Research suggests that roughly 50% of physicians are currently experiencing burnout. The consequences are severe: physicians are now twice as likely to commit suicide as compared with the general population. While this crisis affects all of medicine, the burden is heaviest in primary care, where the breadth of responsibility is widest and the resources are most constrained.




About

Decision Fatigue



Decision fatigue refers to the deteriorating quality of decisions made by an individual after a long session of decision-making. Every choice we make - no matter how small - consumes a finite amount of mental energy. As this energy is depleted, the brain looks for shortcuts. In the medical setting, decision fatigue manifests in two dangerous ways:


Recourse to the default

Opting for the "standard" treatment or the path of least resistance, rather than performing a rigorous, case-specific analysis.


Decision avoidance

Postponing or punting to others difficult conversations or complex cases that require a high cognitive load.


This isn't theoretical.
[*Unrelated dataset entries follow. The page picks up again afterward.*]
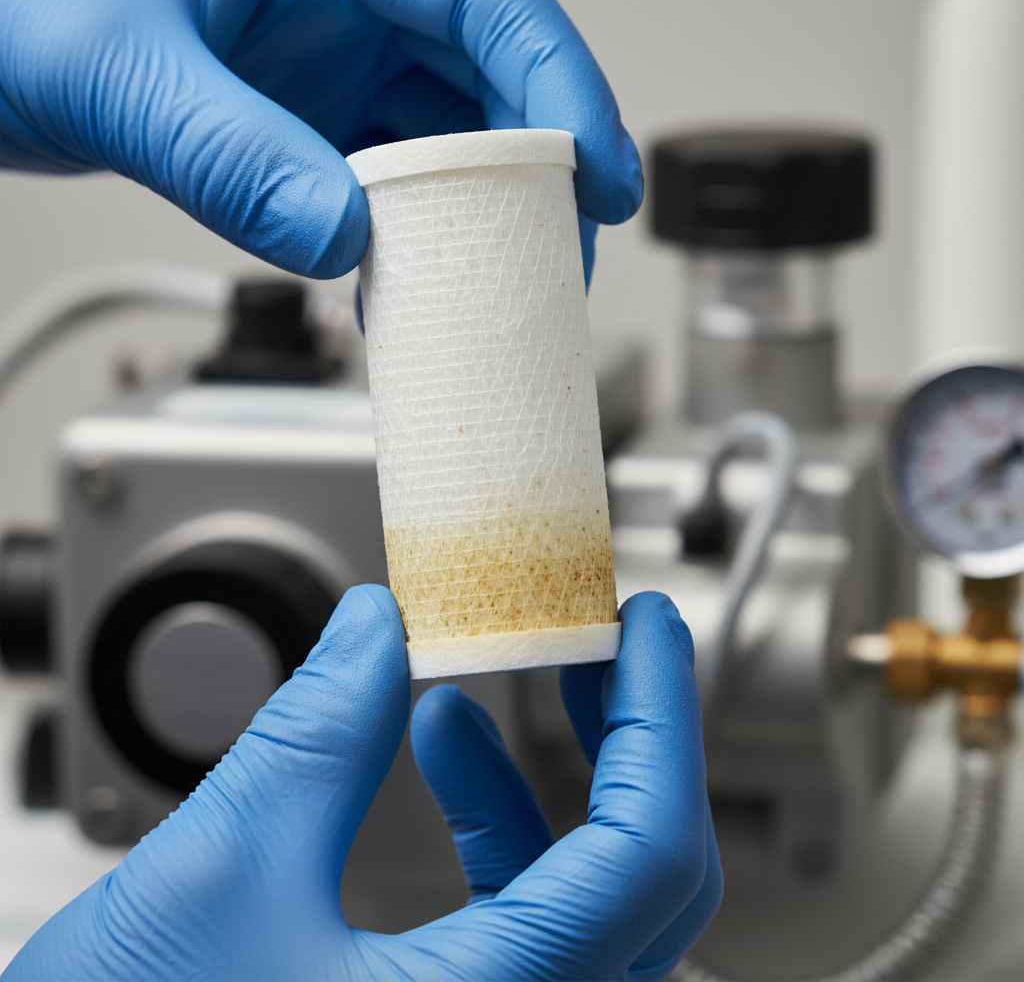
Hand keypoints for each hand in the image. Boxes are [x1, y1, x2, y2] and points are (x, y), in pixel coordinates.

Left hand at [0, 0, 641, 281]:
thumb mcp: (118, 66)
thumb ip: (231, 155)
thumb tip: (338, 235)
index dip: (560, 83)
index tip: (598, 174)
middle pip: (486, 75)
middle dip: (535, 166)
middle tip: (566, 250)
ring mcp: (325, 57)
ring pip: (442, 133)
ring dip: (477, 211)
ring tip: (505, 279)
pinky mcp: (302, 117)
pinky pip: (383, 176)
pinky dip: (407, 231)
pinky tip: (415, 278)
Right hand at [3, 586, 720, 980]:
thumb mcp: (220, 877)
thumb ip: (318, 733)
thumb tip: (373, 630)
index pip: (648, 852)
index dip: (660, 716)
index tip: (645, 628)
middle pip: (644, 881)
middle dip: (624, 743)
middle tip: (597, 648)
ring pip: (589, 908)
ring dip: (546, 787)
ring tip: (478, 697)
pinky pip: (527, 936)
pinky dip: (500, 841)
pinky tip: (441, 762)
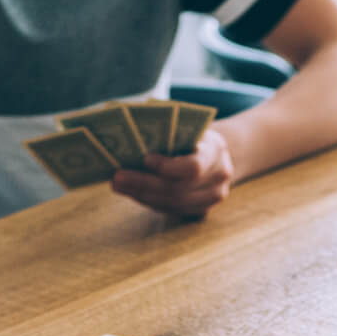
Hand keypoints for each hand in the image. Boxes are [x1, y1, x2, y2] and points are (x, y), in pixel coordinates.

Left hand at [111, 129, 235, 218]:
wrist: (217, 152)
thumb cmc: (194, 133)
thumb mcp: (186, 125)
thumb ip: (167, 131)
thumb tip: (130, 132)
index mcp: (216, 151)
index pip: (193, 167)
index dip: (167, 167)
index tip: (145, 160)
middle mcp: (218, 177)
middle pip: (178, 189)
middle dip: (144, 184)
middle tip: (117, 178)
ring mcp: (212, 197)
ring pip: (173, 203)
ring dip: (142, 195)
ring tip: (118, 185)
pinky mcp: (201, 210)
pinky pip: (172, 209)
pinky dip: (150, 201)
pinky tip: (132, 192)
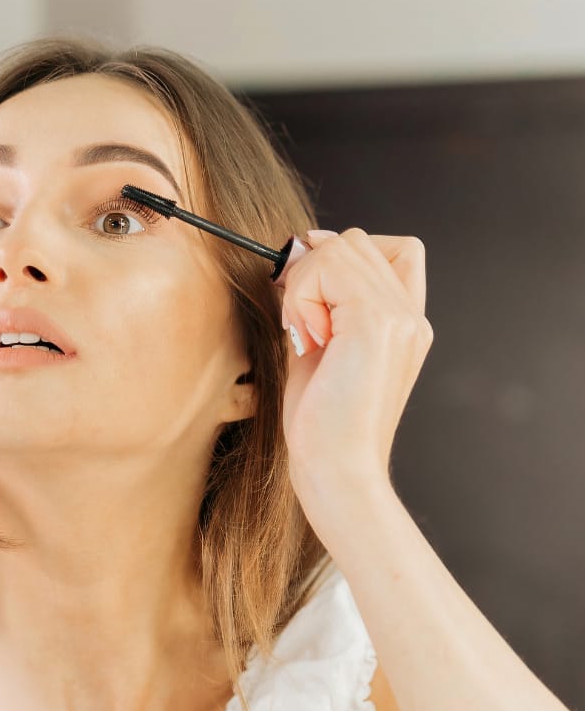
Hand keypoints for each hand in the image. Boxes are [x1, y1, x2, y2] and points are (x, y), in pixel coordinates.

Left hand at [277, 227, 431, 505]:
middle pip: (358, 241)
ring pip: (342, 246)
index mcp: (406, 323)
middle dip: (312, 269)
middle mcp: (412, 316)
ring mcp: (401, 317)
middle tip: (297, 322)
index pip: (394, 249)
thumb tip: (297, 250)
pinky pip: (329, 267)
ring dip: (303, 283)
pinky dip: (301, 293)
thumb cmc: (320, 424)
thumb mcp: (316, 349)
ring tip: (302, 334)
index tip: (307, 292)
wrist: (335, 469)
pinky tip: (303, 336)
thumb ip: (315, 303)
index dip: (343, 256)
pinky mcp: (378, 322)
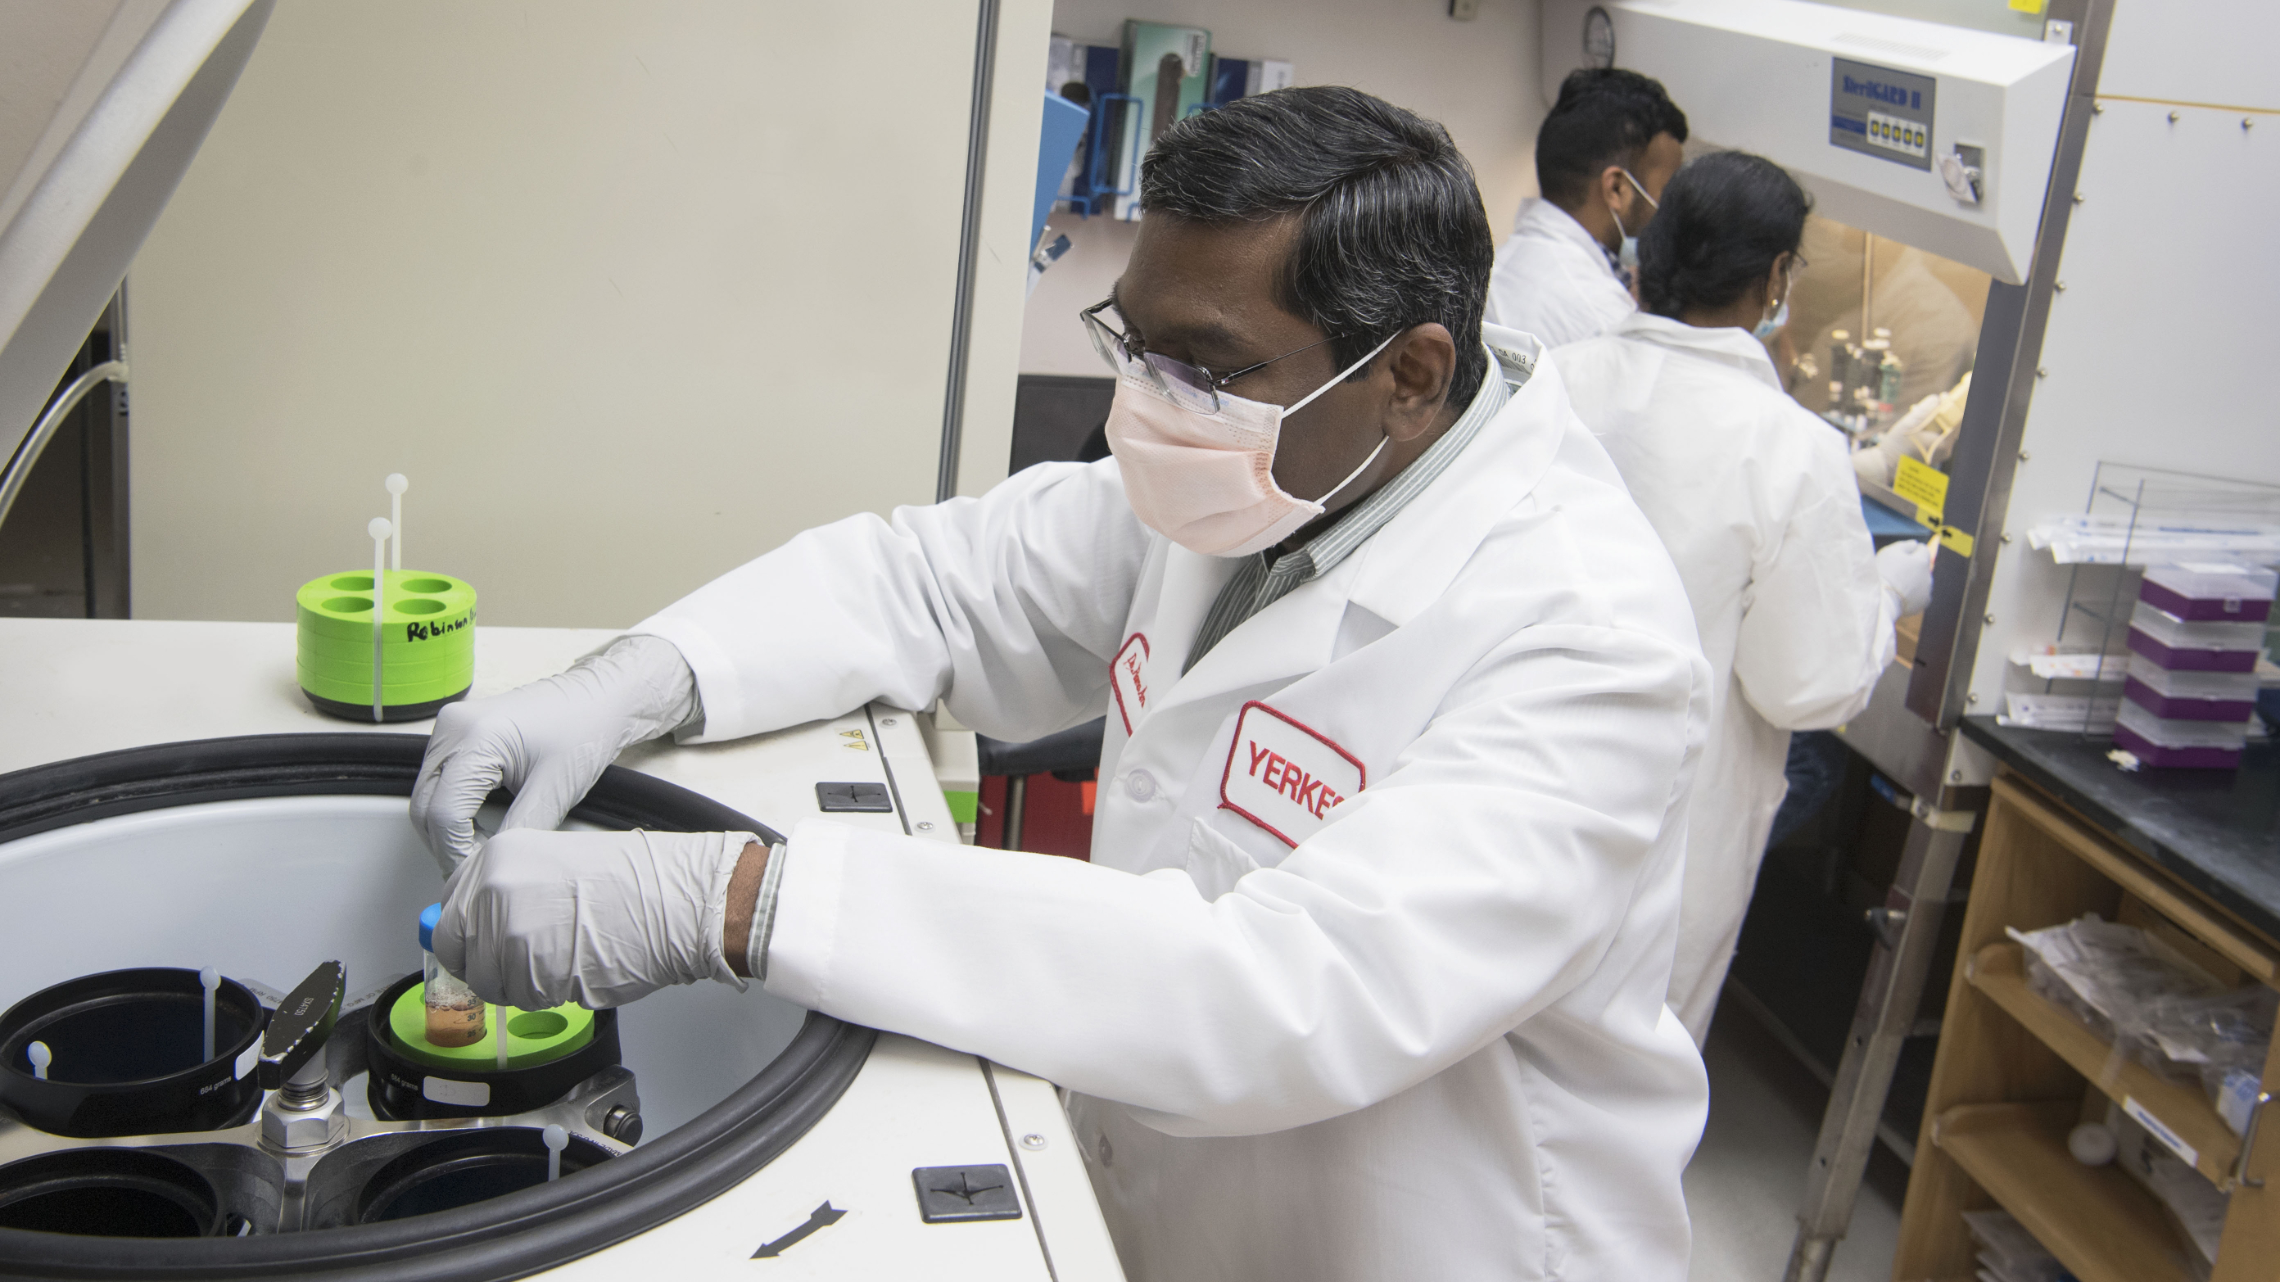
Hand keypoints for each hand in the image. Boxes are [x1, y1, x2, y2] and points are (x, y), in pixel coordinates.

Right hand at [410, 636, 698, 872]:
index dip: (457, 852)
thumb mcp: (553, 790)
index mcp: (475, 737)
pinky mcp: (457, 733)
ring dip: (446, 829)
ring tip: (481, 850)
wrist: (599, 698)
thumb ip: (517, 833)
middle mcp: (452, 727)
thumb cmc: (584, 731)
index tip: (475, 876)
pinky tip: (478, 826)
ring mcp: (450, 727)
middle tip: (476, 870)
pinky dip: (452, 809)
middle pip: (425, 806)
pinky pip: (439, 781)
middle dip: (447, 844)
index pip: (444, 813)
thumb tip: (491, 869)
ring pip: (426, 796)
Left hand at [434, 828, 756, 1008]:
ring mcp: (506, 929)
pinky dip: (543, 996)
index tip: (480, 944)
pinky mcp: (526, 968)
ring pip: (488, 982)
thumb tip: (483, 926)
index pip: (449, 907)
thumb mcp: (555, 865)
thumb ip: (509, 891)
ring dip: (519, 984)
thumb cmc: (636, 883)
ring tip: (560, 962)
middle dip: (485, 964)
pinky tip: (574, 971)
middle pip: (457, 949)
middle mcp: (492, 889)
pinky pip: (519, 999)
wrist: (674, 901)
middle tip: (520, 964)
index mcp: (498, 856)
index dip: (469, 934)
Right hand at [1876, 538, 1934, 616]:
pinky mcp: (1923, 603)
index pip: (1923, 549)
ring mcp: (1927, 590)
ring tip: (1897, 586)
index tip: (1901, 555)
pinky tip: (1901, 596)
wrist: (1881, 600)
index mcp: (1922, 561)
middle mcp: (1929, 575)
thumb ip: (1904, 545)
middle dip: (1913, 567)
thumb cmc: (1883, 573)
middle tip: (1896, 572)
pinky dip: (1913, 595)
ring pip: (1922, 582)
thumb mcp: (1889, 552)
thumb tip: (1915, 543)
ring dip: (1914, 581)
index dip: (1912, 550)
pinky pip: (1920, 596)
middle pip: (1922, 567)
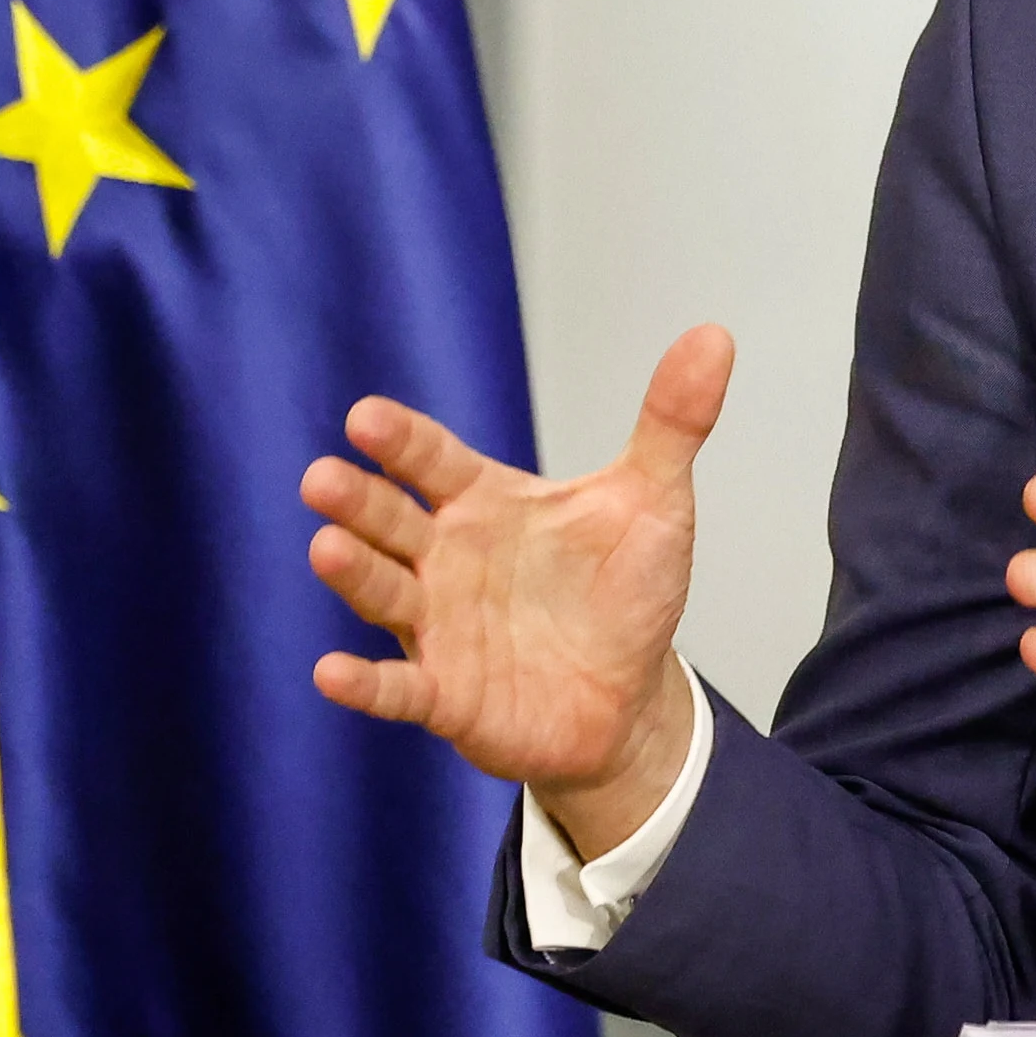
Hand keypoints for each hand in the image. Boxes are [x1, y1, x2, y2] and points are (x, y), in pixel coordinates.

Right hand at [304, 326, 728, 856]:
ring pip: (383, 594)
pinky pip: (398, 688)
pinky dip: (366, 684)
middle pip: (390, 522)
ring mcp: (439, 627)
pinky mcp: (445, 695)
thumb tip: (714, 337)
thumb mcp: (653, 503)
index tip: (365, 418)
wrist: (629, 699)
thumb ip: (671, 423)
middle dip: (356, 501)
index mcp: (485, 503)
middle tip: (321, 478)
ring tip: (325, 549)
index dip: (400, 441)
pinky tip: (331, 672)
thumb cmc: (623, 593)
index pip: (433, 461)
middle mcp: (446, 560)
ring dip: (353, 574)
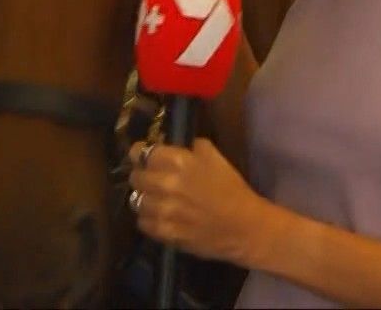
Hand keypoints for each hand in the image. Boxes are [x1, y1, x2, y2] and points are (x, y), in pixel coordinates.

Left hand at [126, 137, 273, 266]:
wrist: (245, 227)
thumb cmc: (232, 190)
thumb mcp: (215, 158)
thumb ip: (193, 148)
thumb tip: (174, 147)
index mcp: (178, 161)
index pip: (141, 153)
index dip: (139, 154)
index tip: (142, 157)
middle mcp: (166, 183)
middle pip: (135, 177)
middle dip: (141, 177)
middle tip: (150, 180)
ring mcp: (163, 210)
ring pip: (136, 201)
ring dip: (144, 199)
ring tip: (154, 200)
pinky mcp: (165, 233)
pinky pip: (142, 223)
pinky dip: (148, 219)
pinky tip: (160, 217)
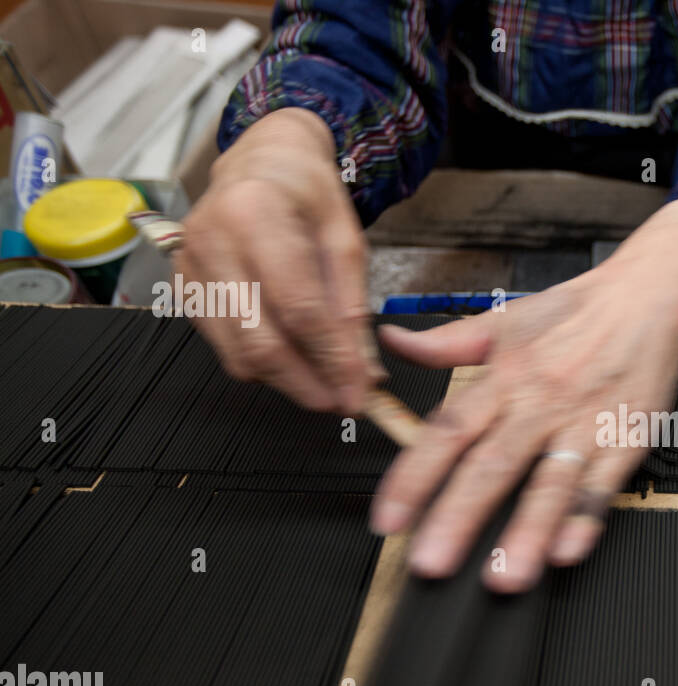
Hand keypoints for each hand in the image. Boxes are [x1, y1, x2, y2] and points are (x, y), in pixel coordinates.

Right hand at [174, 108, 382, 412]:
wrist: (260, 161)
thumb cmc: (306, 193)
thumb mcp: (345, 238)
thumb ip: (353, 306)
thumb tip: (364, 372)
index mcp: (256, 214)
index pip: (300, 309)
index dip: (332, 360)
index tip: (359, 392)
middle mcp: (211, 240)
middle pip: (260, 342)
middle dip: (306, 384)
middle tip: (341, 402)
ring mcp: (189, 265)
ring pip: (238, 354)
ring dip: (285, 381)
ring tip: (323, 384)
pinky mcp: (182, 286)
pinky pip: (223, 345)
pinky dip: (260, 364)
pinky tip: (291, 358)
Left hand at [370, 198, 677, 591]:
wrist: (651, 295)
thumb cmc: (578, 313)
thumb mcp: (505, 319)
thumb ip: (446, 342)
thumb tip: (395, 343)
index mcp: (505, 377)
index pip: (448, 430)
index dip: (414, 476)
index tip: (389, 517)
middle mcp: (541, 403)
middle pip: (493, 465)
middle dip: (459, 517)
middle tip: (432, 561)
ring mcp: (586, 425)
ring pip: (551, 483)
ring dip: (526, 532)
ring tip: (504, 576)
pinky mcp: (626, 440)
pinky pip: (604, 486)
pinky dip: (586, 519)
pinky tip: (568, 550)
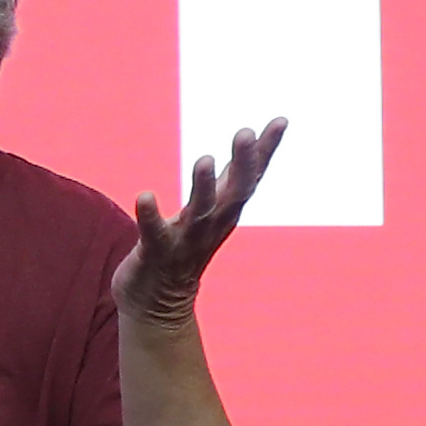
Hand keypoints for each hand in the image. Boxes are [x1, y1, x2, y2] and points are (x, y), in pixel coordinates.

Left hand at [116, 120, 283, 325]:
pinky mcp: (156, 254)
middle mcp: (211, 224)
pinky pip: (155, 234)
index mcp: (224, 211)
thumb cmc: (185, 248)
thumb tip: (250, 140)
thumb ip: (228, 179)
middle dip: (242, 162)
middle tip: (246, 132)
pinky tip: (145, 196)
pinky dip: (151, 216)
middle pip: (234, 192)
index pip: (250, 177)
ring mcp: (186, 240)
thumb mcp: (213, 211)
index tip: (280, 120)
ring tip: (204, 159)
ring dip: (203, 186)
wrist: (157, 305)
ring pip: (200, 212)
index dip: (266, 150)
Studies such as this one published in JAMA found that as the clinic day progressed, physicians were significantly more likely to prescribe unnecessary antibiotics for viral infections. For a doctor seeing 20 to 30 patients a day, the sheer volume of choices leads to a predictable decline in clinical rigor. This is not a flaw in the individual but instead biological limit of the human brain.







About

Engineering for Decision-Readiness



Good healthcare begins with a physician and practice that are ready to make decisions.The concierge model allow us to design our practice to prevent burnout and decision fatigue.


Controlled Volume

The primary driver of decision fatigue is volume. By capping our practice at 300 patients -rather than the typical 3,000 - and seeing fewer than four patients per day, I eliminate the cognitive "overload" that leads to shortcuts. Every decision is treated as an intellectual challenge rather than a task to be cleared.


Time as a Diagnostic Tool

A standard 15-minute appointment is long enough to treat a symptom, but rarely long enough to solve a problem. By allotting an hour or more to every visit, we create the quiet, uncluttered space necessary for shared decision-making and a thorough review of the evidence.


Removal of Administrative Noise

Decision-readiness requires a lack of friction. My practice is designed to bypass the administrative hurdles of insurance billing and corporate oversight that contribute to burnout. This allows me to have no boss except for my patients, with my only mandate being the accuracy of your care.


A Sanctuary for Thinking

Better outcomes result from better thinking. My office is a physical extension of this philosophy - private, minimalistic, and free from the marketing materials and product displays common in modern clinics. It is a setting designed for calm deliberation.